Cartoons, more

Feb 12, 2006 11:40


A friend sent this in reponse to my posts about the Fury of the Cartoon.

Stanley Fish says...

I say...

Yes, protest. Demonstrate. Draw cartoons of the Danish editor hanged from the rafters by his shoelaces. Be mad, get people to get that disrespect by indifference (as Fish points out) is hardly real respect or care. I support that completely. But, recognize that a cartoon is a very small thing, a blip on a Westerner's radar, and letting it fade off into in the History of Ignored and Therefore Forgotten Ideas will kill it most efficiently. Understand that the terrorists and jihadis ARE giving people the impression the Islam is a religion supportive of violence and revenge and terror. Understand that your inaction against the terrorists implicates you in their perversion of your religion. Understand that you the offended party also have an adult responsibility to understand the context in which the cartoon was created, and to understand that offensive language and images are not violations of human rights. In other words, grow a skin. Calls for beheadings, burning buildings, escalating an already horrid situation over a cartoon strikes me as a disproportionate response. On the logic of this response (I am offended and therefore permitted to commit and call for criminal action) my offense at the stoning of women in Mecca during the hajj, and at "honor killings" generally allows me, morally, to call for the murder of men who commit these offenses, and possibly to kill them or people they know.

Now, here's my problem. I'm NOT upset that these people are angry or offended or galled (as Fish is -- though his indictment of all liberalism is going too far -- what would he put in the place of the liberalism (small L) that he himself practices?). I was pretty pissed off when the Taliban blew up the Buddhas a few years ago. They destroyed, not satirized, Destroyed, EXPLODED, images central to the Buddhist faith, and works of religious art that had existed there for hundreds of years before the Muslims ever moved into that region in the expansions of their empire.  Gone, forever. And then they celebrated. And the world went, "Ah, that's a shame. So sad that they blew up the statues." Was I offended, oh yes.  So, the feeling of offense at stupidity and indifference is not the problem I have. I have a problem with the shape, tone, and actions of the response. I have a problem with what I consider a disorder of proportion and priority in those cultures.

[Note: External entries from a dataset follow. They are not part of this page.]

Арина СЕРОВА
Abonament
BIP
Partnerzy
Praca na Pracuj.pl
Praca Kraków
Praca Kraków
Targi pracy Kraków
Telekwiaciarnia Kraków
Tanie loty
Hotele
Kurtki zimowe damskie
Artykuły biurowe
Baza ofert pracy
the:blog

I have a problem with people who want to be treated with kid gloves while treating others with cheese graters.

And I will continue to do so. So, am I one of those disinterested liberals Fish excoriates. No. Am I interested in principle over people? No.

Reactions to verbal offense that are this out of proportion are reactions of fear and insecurity. Should the peoples of the Middle East feel insecure these days? Yes. There are world bodies and a superpower interested in changing significant parts of their social and economic organization and changing the power relations in the region permanently. Is this frightening, yes. It's much more immediate and frightening than a cartoon. The occupation of Iraq is something to demonstrate over. I'm not seeing those demonstrations. I'm seeing terrorist action in Iraq. So terrorism is OK, but cartoons are the source of all evil?

C'mon. I would like to think that there are some people who can think living in the Middle East. Though, they're not getting much press.

But, please. I am disrespected by indifference every day of my life. I live in a world where members of my gender are killed daily for being women (basically), are trafficked as slaves for the sexual use of men to the tune of 5 billion dollars a year, about which most of the world is doing Not A Damn Thing, and where my politics and beliefs are disrespected on a regular basis by world leaders and news announcers and cartoonists and Stanely Fish, and where my very person is understood as a commodity. I am offended that every time I go outside I have to keep an eye on my surroundings and be ready to out talk the sexist asshole at the coffee shop who's going to insult me for not flirting with him because in his mind it is my duty to flirt with him and that every time I go on a date or spend time alone with a man that I have to be alert to the possiblitiy of rape because the statistics advise me to be so and you never can tell. Most of this alertness is low-level, almost subconscious, but it's there because I am not an idiot.  I am offended that three of my friends are survivors of sexual abuse by men who were charged with caring for them, and that four of my friends are survivors of domestic violence, and that those numbers are not out of proportion with the rest of the thus-far-not-molested female population of the US. I am offended by just about the whole world because I firmly believe in the promotion of the dignity of women. I'm pissed that women who exercised free speech were stoned with cobblestones and tortured in jail in the US while demonstrating the get the vote for women. I could use all that history (that is, all of history) as an excuse for violent action. And yet, astonishingly, in the face of those daily reminders that I am still not quite as human as you are in the eyes of my own and other cultures, I do not set the local XXX movie store on fire. Amazing. The restraint I demonstrate on a daily basis. Why?

Because I hold everyone to standards of what I believe to be rational adult behavior. Because as a post-modern Humanist and radical feminist I should hold myself to those standards.
I don't make exceptions for the injured feelings of people who are not presently under military attack. And be sure, we are talking about hurt feelings here. And that is all. There is no material threat to Islam or to Jordan as a nation (for instance) in a cartoon that would have been forgotten in a day had this insanity not errupted. Feeling hurt or insulted is not a breach of human rights.

The "logic" they're using is the same as that of an abusive husband. "My stew is too cold, you must not respect me if my stew is too cold, so I will beat you for twenty minutes until you remember to keep my stew warm." It is the logic of someone who lives in fear that he is not respected like a king at all times because other people might do or think differently than he does, or have a will of their own. It's stupid in the house, and it's just as stupid on in a geopolitical context.  No matter who's doing it.

All that shit people slung at the French and the Germans for not going into Iraq with us had that same kind of thinking in it, and I was just as pissed about that.

Was the cartoon in good taste? No. It was rude and unkind and about the equivalent of school yard name calling. Many cartoons are. That's why they're funny. But, the cartoon did not set anything on fire. The cartoon does not kill women and broadcast their murder on national television during is most sacred of religious festivals.

Boycott the Dane's products. As people have. That's a fine response. It's legal, it's effective, and no body gets injured. (Shit, I wish whole masses of people would boycott Haliburton and friends.) And, well, it might get the apology that good-hearted and just-minded Muslims deserve. Though the apology will not be coming from Al Qaeda or the Taliban.